I'm trying to sell my trailer. I am going to upgrade to something bigger for is to both be comfortable together. If anyone is looking it's a 1997 sundowner sunlite. I want 10000 firm. It's really nice and perfect for someone to start with. 

Wednesday, June 21, 2017

Happy and Sad

I find myself sad when I should be joyful. I have everything I have ever wanted. I live in the country, my husband rides with me. We have horses. I work enough but not too much. I have grown content with my life with Mike as my best friend and husband. I am missing having girlfriends though. I try really hard to just be happy coming home and spending my quiet evenings but I find myself periodically lonely and sad for girls to hang out with. 

I have made friends here but for many reasons we don't 'go Out'. Partly it is because of schedules. One is a newly wed with a strange work schedule. One is just kind of a homebody like me. Others are too young or too busy with kids or business. Like me, we get in our peaceful rut and just don't do stuff outside of home. I really am pretty much ok with this, in general. 

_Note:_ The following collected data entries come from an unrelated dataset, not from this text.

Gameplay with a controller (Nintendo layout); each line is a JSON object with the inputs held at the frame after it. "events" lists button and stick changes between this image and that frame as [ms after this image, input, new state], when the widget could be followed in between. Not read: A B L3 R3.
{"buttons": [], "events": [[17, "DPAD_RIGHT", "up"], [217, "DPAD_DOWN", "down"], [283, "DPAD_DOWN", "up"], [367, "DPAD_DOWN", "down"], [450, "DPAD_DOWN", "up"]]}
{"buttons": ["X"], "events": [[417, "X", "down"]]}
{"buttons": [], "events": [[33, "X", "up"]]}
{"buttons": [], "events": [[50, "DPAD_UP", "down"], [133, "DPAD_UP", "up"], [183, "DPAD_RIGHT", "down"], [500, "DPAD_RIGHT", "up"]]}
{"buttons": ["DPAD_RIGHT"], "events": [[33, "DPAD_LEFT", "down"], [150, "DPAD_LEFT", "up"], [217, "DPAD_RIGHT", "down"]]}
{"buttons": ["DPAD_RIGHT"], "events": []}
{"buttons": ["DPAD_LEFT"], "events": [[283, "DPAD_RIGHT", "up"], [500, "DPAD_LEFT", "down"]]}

I have a fun packed weekend ahead. I am looking forward to it. However I still manage to stick my foot in my mouth. I want to just be accepted for who I am. I don't want to pretend. I want other friends like I am with my closest people. I am missing that girlfriend connection from my younger days. I suspect that what I want doesn't really exist in this world today. I am so grateful to have Michael but sometimes I miss having 'dinner and drinking' buddies. 

I have been feeling like this even in my riding groups lately. I don't know if I have lost my drive to compete because my life has changed so much or what is going on. Michael and I love to ride but I find myself wanting to have more laid back days. 

I have goals for the future. I want a little bigger trailer so we can travel more comfortably. I want to spend more time with Mike and just enjoy life. 

So with all this great stuff I have no room to be melancholy. I think that life is just hard and that some people are just mean. I think that when you are kind some people take advantage. I wish I could learn to protect my heart more.